Heather Wilson's Major Paper Presentation: Title: Which Others Dreaded to Visit”: Encountering the Remote in the Lives of St Cuthbert and St Columba
Date and Time
MacKinnon Extension, Rm. 2020
From the sixth through ninth centuries, Christianity gradually took over as the dominant religion in Northern Britain. Scholars have long been interested in how this process took place. While the conversion of kings has been particularly well studied, the question of how Christianity spread beyond the king’s court has also attracted interest. However, in addressing this question, scholars have had a tendency to lump the countryside together as a single entity, neglecting to separately consider the more remote areas. Before this problem can be addressed, one must first establish what remote meant to the contemporaries of this period. This paper considers select seventh and eighth century hagiographical texts, looking at how their authors perceived and portrayed remoteness: Anonymous’ Vita Sancti Cuthberti (written c. 699-705), Bede’s Vita Sancti Cuthberti (c. 721) and Adomnán’s Vita Sancti Columbae (c. 697).
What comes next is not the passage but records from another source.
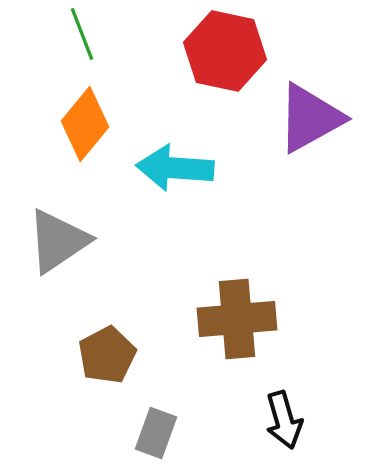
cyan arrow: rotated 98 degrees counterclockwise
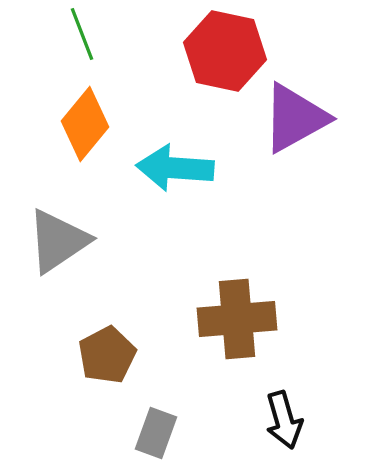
purple triangle: moved 15 px left
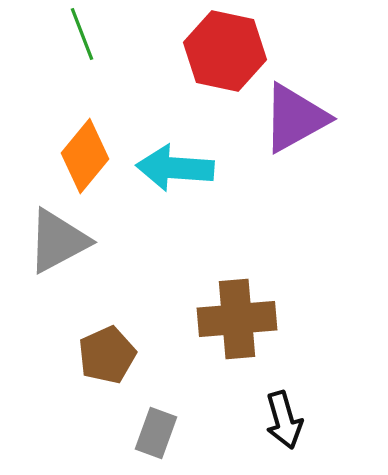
orange diamond: moved 32 px down
gray triangle: rotated 6 degrees clockwise
brown pentagon: rotated 4 degrees clockwise
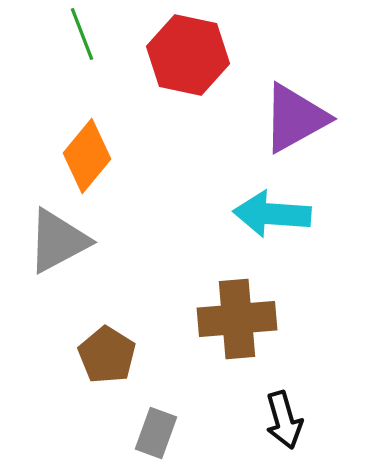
red hexagon: moved 37 px left, 4 px down
orange diamond: moved 2 px right
cyan arrow: moved 97 px right, 46 px down
brown pentagon: rotated 16 degrees counterclockwise
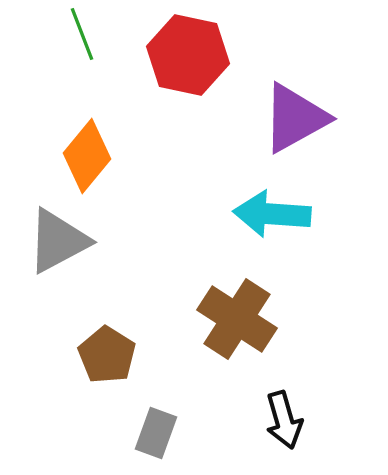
brown cross: rotated 38 degrees clockwise
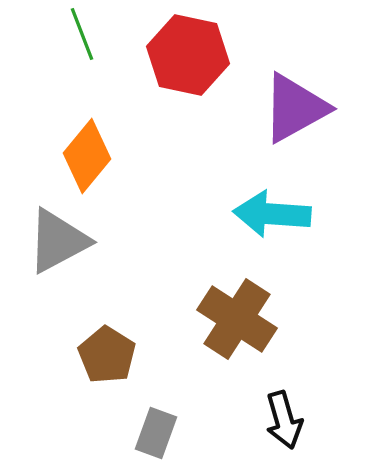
purple triangle: moved 10 px up
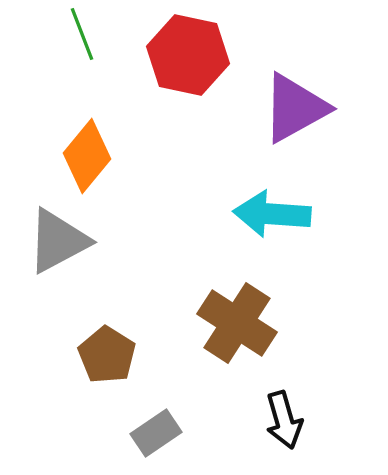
brown cross: moved 4 px down
gray rectangle: rotated 36 degrees clockwise
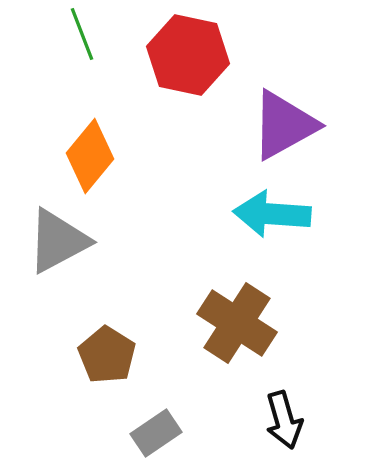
purple triangle: moved 11 px left, 17 px down
orange diamond: moved 3 px right
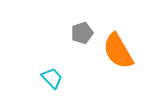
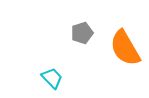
orange semicircle: moved 7 px right, 3 px up
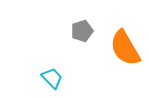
gray pentagon: moved 2 px up
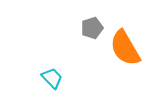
gray pentagon: moved 10 px right, 3 px up
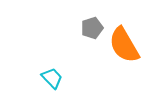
orange semicircle: moved 1 px left, 3 px up
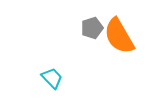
orange semicircle: moved 5 px left, 9 px up
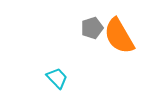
cyan trapezoid: moved 5 px right
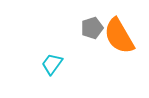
cyan trapezoid: moved 5 px left, 14 px up; rotated 100 degrees counterclockwise
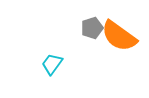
orange semicircle: rotated 24 degrees counterclockwise
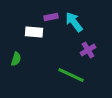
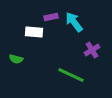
purple cross: moved 4 px right
green semicircle: rotated 88 degrees clockwise
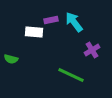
purple rectangle: moved 3 px down
green semicircle: moved 5 px left
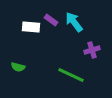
purple rectangle: rotated 48 degrees clockwise
white rectangle: moved 3 px left, 5 px up
purple cross: rotated 14 degrees clockwise
green semicircle: moved 7 px right, 8 px down
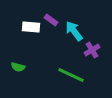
cyan arrow: moved 9 px down
purple cross: rotated 14 degrees counterclockwise
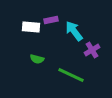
purple rectangle: rotated 48 degrees counterclockwise
green semicircle: moved 19 px right, 8 px up
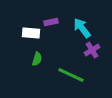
purple rectangle: moved 2 px down
white rectangle: moved 6 px down
cyan arrow: moved 8 px right, 3 px up
green semicircle: rotated 88 degrees counterclockwise
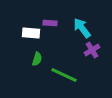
purple rectangle: moved 1 px left, 1 px down; rotated 16 degrees clockwise
green line: moved 7 px left
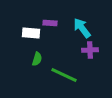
purple cross: moved 2 px left; rotated 28 degrees clockwise
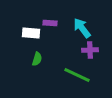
green line: moved 13 px right
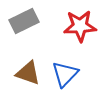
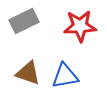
blue triangle: moved 2 px down; rotated 36 degrees clockwise
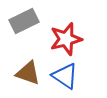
red star: moved 14 px left, 13 px down; rotated 12 degrees counterclockwise
blue triangle: rotated 44 degrees clockwise
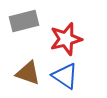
gray rectangle: rotated 12 degrees clockwise
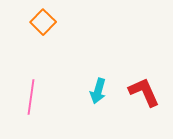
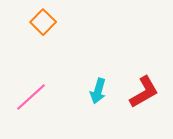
red L-shape: rotated 84 degrees clockwise
pink line: rotated 40 degrees clockwise
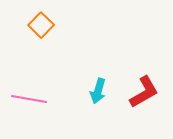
orange square: moved 2 px left, 3 px down
pink line: moved 2 px left, 2 px down; rotated 52 degrees clockwise
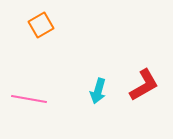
orange square: rotated 15 degrees clockwise
red L-shape: moved 7 px up
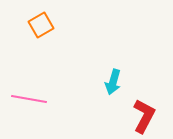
red L-shape: moved 31 px down; rotated 32 degrees counterclockwise
cyan arrow: moved 15 px right, 9 px up
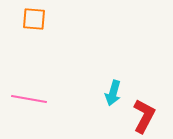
orange square: moved 7 px left, 6 px up; rotated 35 degrees clockwise
cyan arrow: moved 11 px down
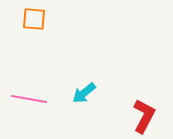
cyan arrow: moved 29 px left; rotated 35 degrees clockwise
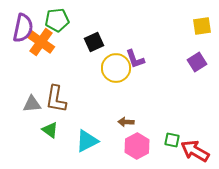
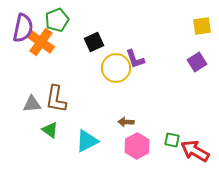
green pentagon: rotated 15 degrees counterclockwise
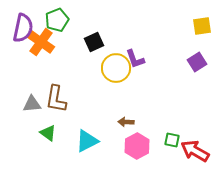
green triangle: moved 2 px left, 3 px down
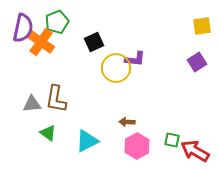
green pentagon: moved 2 px down
purple L-shape: rotated 65 degrees counterclockwise
brown arrow: moved 1 px right
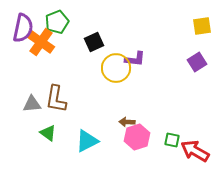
pink hexagon: moved 9 px up; rotated 10 degrees clockwise
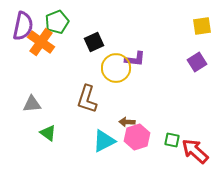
purple semicircle: moved 2 px up
brown L-shape: moved 31 px right; rotated 8 degrees clockwise
cyan triangle: moved 17 px right
red arrow: rotated 12 degrees clockwise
The conception of remote suggested by these works is shaped by the geographic, political ideological, and religious factors of their time, with themes of ignorance, supernatural encounters, wilderness and seclusion being prominent. Ultimately the imperfect penetration of Christianity into the remote areas of the countryside was perhaps the most significant factor in shaping their views. The authors used their portrayals of remote communities to highlight their own messages, including the extraordinary abilities of the Saints, the need for proper pastoral care and the superiority of the Christian church.